Finally.
After more than a year in hiatus, I've resumed my training in
arnis.
The experience back to it was quite long-winded actually. The story goes like this: I joined ("coerced" would be the right term here by the way) the Emerald tournament last 2007, held at the Jaycees gym, Davao City. It was a tournament participated by members of the
Mandirigmang Kaliradman (MK) nationwide. Since I recently passed my Level 2 examination and I was unfortunately part of the crowd, I got myself participating in the tourney. The problem was: I didn't have any prior training.
To cut the story short, after the tournament, my right shoulder hurt like hell (at least, I know now how rheumatism/
athritis feels). It hurt so bad, I could not raise my arm. For months, I had to endure this. I stopped doing
arnis as a result (my official reason was I had to devote time for my thesis, which was legitimate enough, come to think of it).
I planned to resume training after graduation but ended up in Manila by May 2008, as an employee for an IT company. I knew that there was an MK chapter in UP
Diliman but for the rest of 2008, I was never adventurous enough to go to UP.
Then 2009 came and with it, a change of perspective. Last January, on a Saturday, I went on my first trip to UP
Diliman. I ended up walking from
Trinoma to
UP's oblation because I simply didn't know the route (It was fun actually, except for the part where a man kept following me until I reached the Elliptical Road. By the time I did, he tapped my shoulder and asked me where the city hall was, which I didn't know. So much for assuming he was a hit man out to get me). When I reached UP, I tried looking for the building and the classroom where they practice (based on a text message I got from a friend). All was to no avail however. I didn't find any
arnisadors.
But as luck would have it, I did find them.
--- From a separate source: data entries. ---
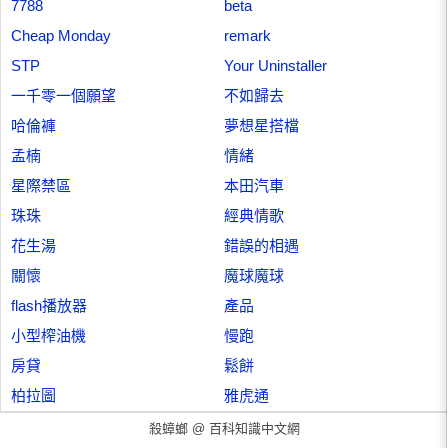
7788
beta
Cheap Monday
remark
STP
Your Uninstaller
一千零一個願望
不如歸去
哈倫褲
夢想星搭檔
孟楠
情緒
星際禁區
本田汽車
珠珠
經典情歌
花生湯
錯誤的相遇
關懷
魔球魔球
flash播放器
產品
小型榨油機
慢跑
房貸
鬆餅
柏拉圖
雅虎通
殺蟑螂 @
百科知識中文網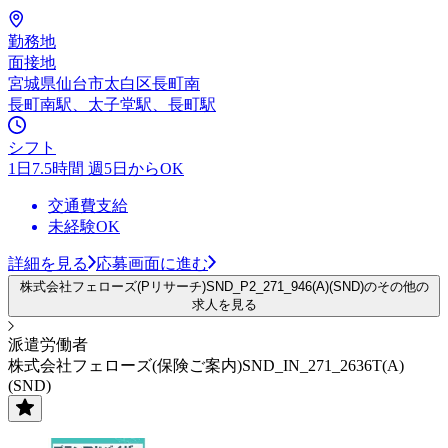
勤務地
面接地
宮城県仙台市太白区長町南
長町南駅、太子堂駅、長町駅
シフト
1日7.5時間 週5日からOK
交通費支給
未経験OK
詳細を見る
応募画面に進む
株式会社フェローズ(Pリサーチ)SND_P2_271_946(A)(SND)のその他の
求人を見る
派遣労働者
株式会社フェローズ(保険ご案内)SND_IN_271_2636T(A)
(SND)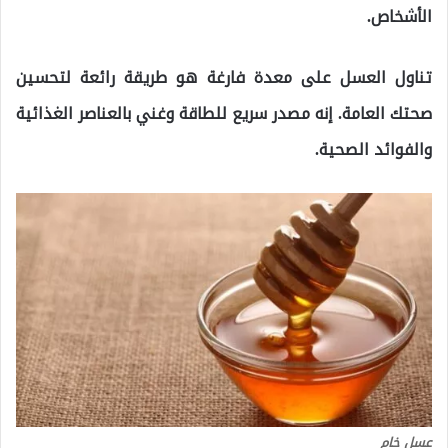
الأشخاص.
تناول العسل على معدة فارغة هو طريقة رائعة لتحسين
صحتك العامة. إنه مصدر سريع للطاقة وغني بالعناصر الغذائية
والفوائد الصحية.
عسل خام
I surfed through some websites, found an email address, emailed these addresses, someone replied and gave me a number (which would be
Joepot's number, an MK veteran in
NCR). Before I knew it, I was on my way back to UP
Diliman, with the correct info on when and where they practice (for your information, MK
NCR practices are from 2 to 5pm every Sundays, at the Vanguard Building, Classroom 2, UP
Diliman Campus. That's why I never found them on my UP Saturday trip).
I met the resilient few who have stuck it out with the art: Nico,
Rin, Karin,
Joepot (who are all in their mid-30s. So I'm the young kid, the
"ruh-kee"). After practice, we went to a restaurant beside
Conspiracy to unwind.
That's when the inevitable question came. Nico, my soon-to-be mentor/ instructor asked, "What motivates you to take up
Arnis?"
My answer? Well, it was cheesy. The answer was all about doing something Filipino, the pride associated with practicing the art, for self-defense, friends urging etc. Simply put, I guess I blundered my way to an answer because I haven't thought of that question that well.
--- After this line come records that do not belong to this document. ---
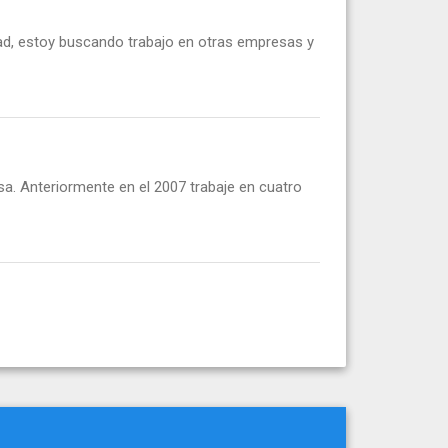
dad, estoy buscando trabajo en otras empresas y
a. Anteriormente en el 2007 trabaje en cuatro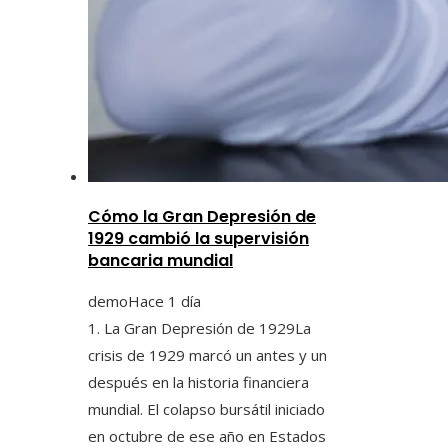
Cómo la Gran Depresión de
1929 cambió la supervisión
bancaria mundial
demo
Hace 1 día
1. La Gran Depresión de 1929La
crisis de 1929 marcó un antes y un
después en la historia financiera
mundial. El colapso bursátil iniciado
en octubre de ese año en Estados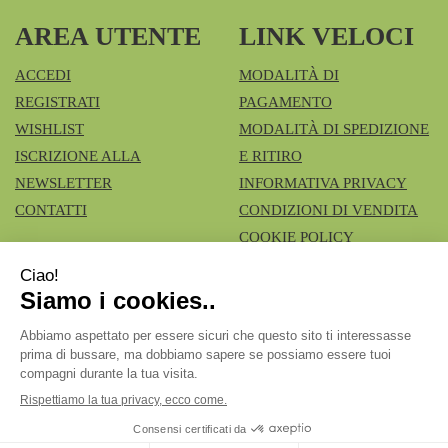
AREA UTENTE
LINK VELOCI
ACCEDI
MODALITÀ DI
REGISTRATI
PAGAMENTO
WISHLIST
MODALITÀ DI SPEDIZIONE
ISCRIZIONE ALLA
E RITIRO
NEWSLETTER
INFORMATIVA PRIVACY
CONTATTI
CONDIZIONI DI VENDITA
COOKIE POLICY
Azienda Speciale Farmacie Comunali Vimercatesi
- Don
Lualdi, 6 - Ruginello 20871 Vimercate (MB)
fcia.vimercate1@tiscali.it
|
Tel.: 039668100
| P.Iva:
02211980962 | Numero R.E.A.: Rea MB – 1545327
Powered by
Prenofa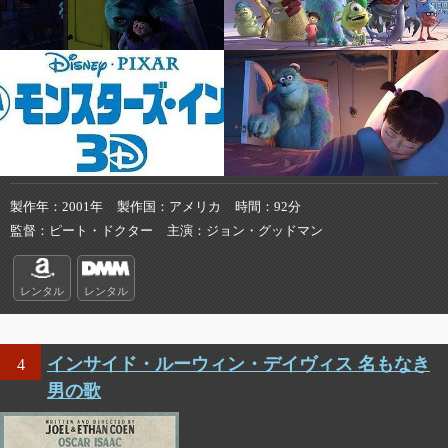
製作年
2001年
製作国
アメリカ
時間
92分
監督
ピート・ドクター
主演
ジョン・グッドマン
レンタル
レンタル
インサイド・ルーウィン・デイヴィス 名もなき
4
男の歌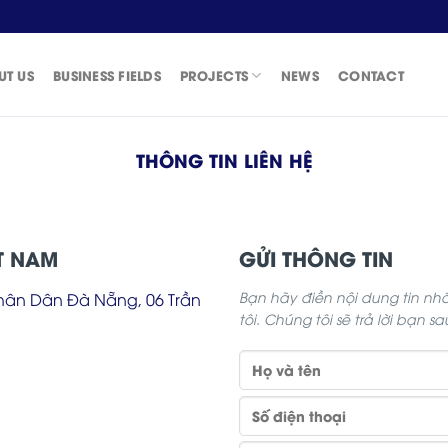
UT US
BUSINESS FIELDS
PROJECTS
NEWS
CONTACT
THÔNG TIN LIÊN HỆ
T NAM
GỬI THÔNG TIN
Bạn hãy điền nội dung tin nh
Nhân Dân Đà Nẵng, 06 Trần
tôi. Chúng tôi sẽ trả lời bạn s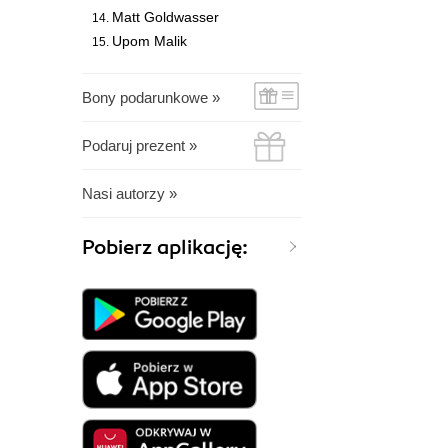
Matt Goldwasser
Upom Malik
Bony podarunkowe »
Podaruj prezent »
Nasi autorzy »
Pobierz aplikację: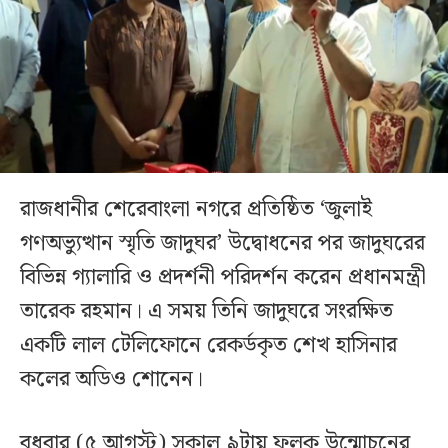
রাজধানীর শেরেবাংলা নগরে প্রতিষ্ঠিত ‘জুলাই
গণঅভ্যুত্থান স্মৃতি জাদুঘর’ উদ্বোধনের পর জাদুঘরের
বিভিন্ন গ্যালারি ও প্রদর্শনী পরিদর্শন করেন প্রধানমন্ত্রী
তারেক রহমান। এ সময় তিনি জাদুঘরে সংরক্ষিত
একটি লাল টেলিফোনে রেকর্ডকৃত শেখ হাসিনার
কলের অডিও শোনেন।
বুধবার (৫ আগস্ট) সকাল ৯টায় ফলক উন্মোচনের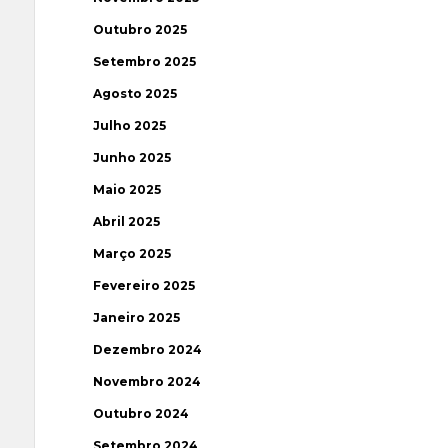
Outubro 2025
Setembro 2025
Agosto 2025
Julho 2025
Junho 2025
Maio 2025
Abril 2025
Março 2025
Fevereiro 2025
Janeiro 2025
Dezembro 2024
Novembro 2024
Outubro 2024
Setembro 2024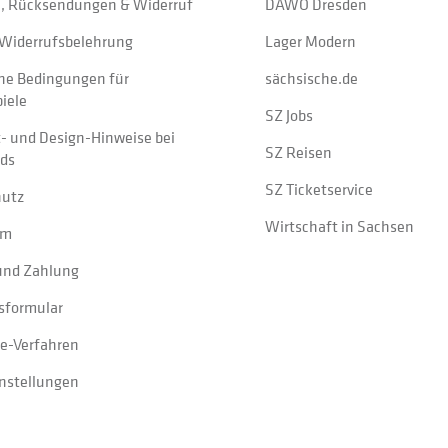
, Rücksendungen & Widerruf
DAWO Dresden
Widerrufsbelehrung
Lager Modern
ne Bedingungen für
sächsische.de
iele
SZ Jobs
t- und Design-Hinweise bei
SZ Reisen
ads
SZ Ticketservice
hutz
Wirtschaft in Sachsen
um
und Zahlung
sformular
e-Verfahren
instellungen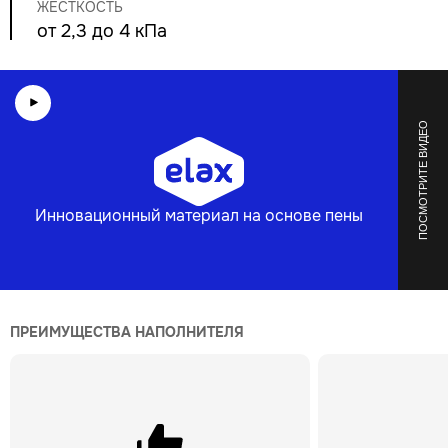
ЖЕСТКОСТЬ
от 2,3 до 4 кПа
ПОСМОТРИТЕ ВИДЕО
Инновационный материал на основе пены
ПРЕИМУЩЕСТВА НАПОЛНИТЕЛЯ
So what does motivate me to take up
arnis? Why endure all the body pains, the blows, the seemingly
sado-masochistic cycle of hitting with a stick and getting hit back in return?
The answer is quite simple, and cheesy too. I want to be a Filipino. And before you castigate and lecture me on the many ways one can be a Filipino, let me explain first.
I am a
Bisaya. As a
Bisaya, whose family are immigrants from
Visayas, I have no unique culture to speak of. No heritage I can honestly declare my own.
I started having this acute feeling back in college, when I was doing our thesis on
Dagmay motifs. We were studying the
Mandayas then and I was simply impressed by what I learned. They had material artifacts, literature, and other cultural emblems. They had a vast cultural heritage, a heritage brought down from generations past.
I was humbled. Here I was, a person who claims he is a Filipino, but who is as culturally empty as the person next to him. I don't speak or write either
Bisaya or Tagalog fluently enough. My drawing is basically influenced by Japanese
anime. My thoughts and speech are inherently Westernized. In sum, there is nothing I could claim as my own, nothing that posed as my badge of
Filipino-
ness ( if there was ever a word). Nothing, except
Arnis.
It's hard to explain really. It's tempting to say it's a mystical experience. But every time I hold a stick, it does feel good. It makes me imagine the countless Filipino men and women who wielded the same objects of weaponry as they faced enemies in the
premodern jungles of the Philippines. It makes me think of the generations before who, through their blood, sweat and tears, perfected indigenous systems of martial arts which are still being taught and admired around the world. It's as if I'm holding something from history, something that if I let go of, will surely be lost for good (right now, I'm taking this statement literally. Nico let me borrow his sticks, sticks which came from the grandmaster himself, the late
Manong Ben
Lema!).
So there you go. Forgive me for being cheesy once more but I have become really passionate about this art. If I were asked what defines me as a Filipino, I would say it is not my complexion, my surname, or the language I use. It will be
arnis.
And I believe that's reason enough to continue on training.